First, this blog is running on 2 dockers. One for WordPress. It just have the PHP code running, with some credentials as environment variables in the memory, so nothing need to be back up. The other docker runs the MariaDB (basically MySQL), which contains all the the data for the post, comments, users, etc. That is what I want to backup.

backup1

If you read my previous posts about docker, you know that it is mostly read only. So if you start a docker running a database on it, it will lose the data whenever you restart it. Unless you use data volume. So my MariaDB docker has a volume for the folders: /etc/mysql and /var/lib/mysql , where MariaDB will save the data. And they will stay the same when I stop/start the container.

backup2

However, I did not map the data volume to a physical folder on the host.
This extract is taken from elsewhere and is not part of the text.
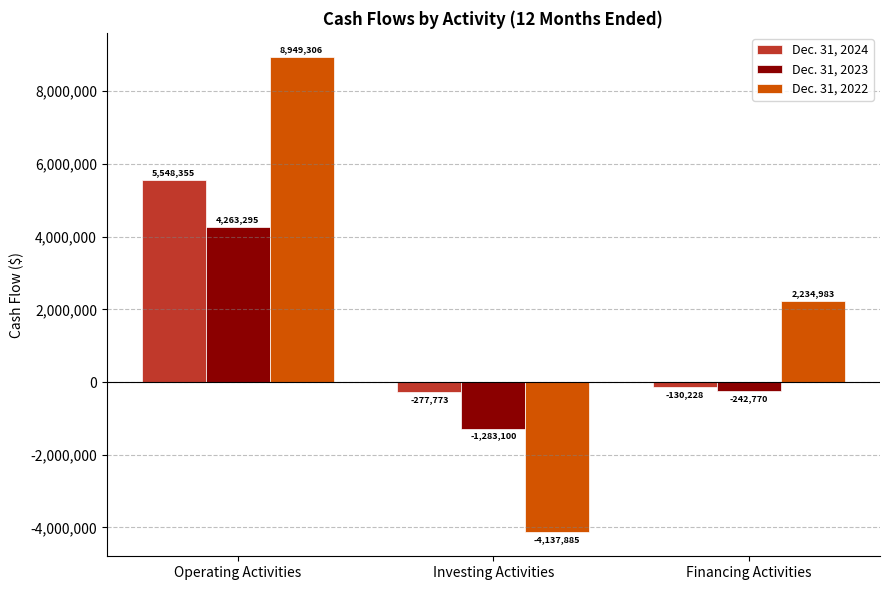

Count the Dec. 31, 2023 values in the range -1283100 to 4263295.

3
I’m not 100% where the data volume actually is but I think if I destroy the container, the data volume will be gone. I did not map it to a physical folder because the machine is just a VM on Microsoft Azure. I don’t think there is much value mapping it and save it there since the machine can be gone easily.

What I did was to backup the data volume to Amazon S3. I originally used this dockup project and its docker image. But it has some problems with restore. So I used a fork of it here. The fork did not have a docker image, so I built it here. I created 2 services on tutum.co and tell them to mount the data volume from my MariaDB. With one click of a button, I can easily backup/restore my MariaDB data volume as a zip file onto/from Amazon S3.

backup3 backup4

But I did not want to do this manually every time I post something. (Or maybe I should have) So I set up a cron job like thing to back it up every day. I used https://github.com/sunshineo/tutum-schedule which is my fork from https://github.com/alexdebrie/tutum-schedule . What I changed was make the project run a non stop python process directly instead of supervisord. I discussed this with alexdebrie in the tutum slack channel and we all agreed that this is a good idea.

So there you are, something worked pretty well when I tested end of May. I did not post must the month of June but the backup did happen everyday. However, the backed up file never changed even after I made some post. This is a mystery to me.